> **Exercise directions**
Retype the stretch from the line containing "手数料：代金引換660円 paid/クレジットカード 無料" through the line containing "FD2R-350206V + FD2N-BALLAST55D24DW×2", both included, reproducing each line precisely.

> **Source material**
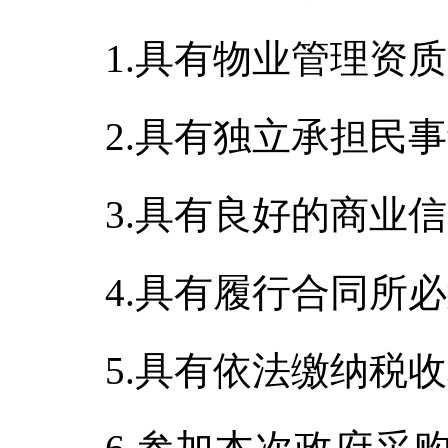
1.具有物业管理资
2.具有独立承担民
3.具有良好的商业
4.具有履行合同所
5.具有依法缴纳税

--

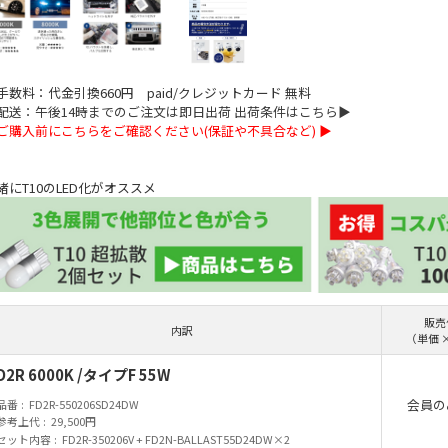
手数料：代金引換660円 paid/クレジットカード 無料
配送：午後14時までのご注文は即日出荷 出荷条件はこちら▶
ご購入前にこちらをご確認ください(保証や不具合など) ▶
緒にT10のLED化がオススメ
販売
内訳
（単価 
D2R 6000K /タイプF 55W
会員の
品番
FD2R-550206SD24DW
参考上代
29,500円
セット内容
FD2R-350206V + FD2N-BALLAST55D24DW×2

> **Your solution**
手数料：代金引換660円 paid/クレジットカード 無料
配送：午後14時までのご注文は即日出荷 出荷条件はこちら▶
ご購入前にこちらをご確認ください(保証や不具合など) ▶
緒にT10のLED化がオススメ
販売
内訳
（単価 
D2R 6000K /タイプF 55W
会員の
品番
FD2R-550206SD24DW
参考上代
29,500円
セット内容
FD2R-350206V + FD2N-BALLAST55D24DW×2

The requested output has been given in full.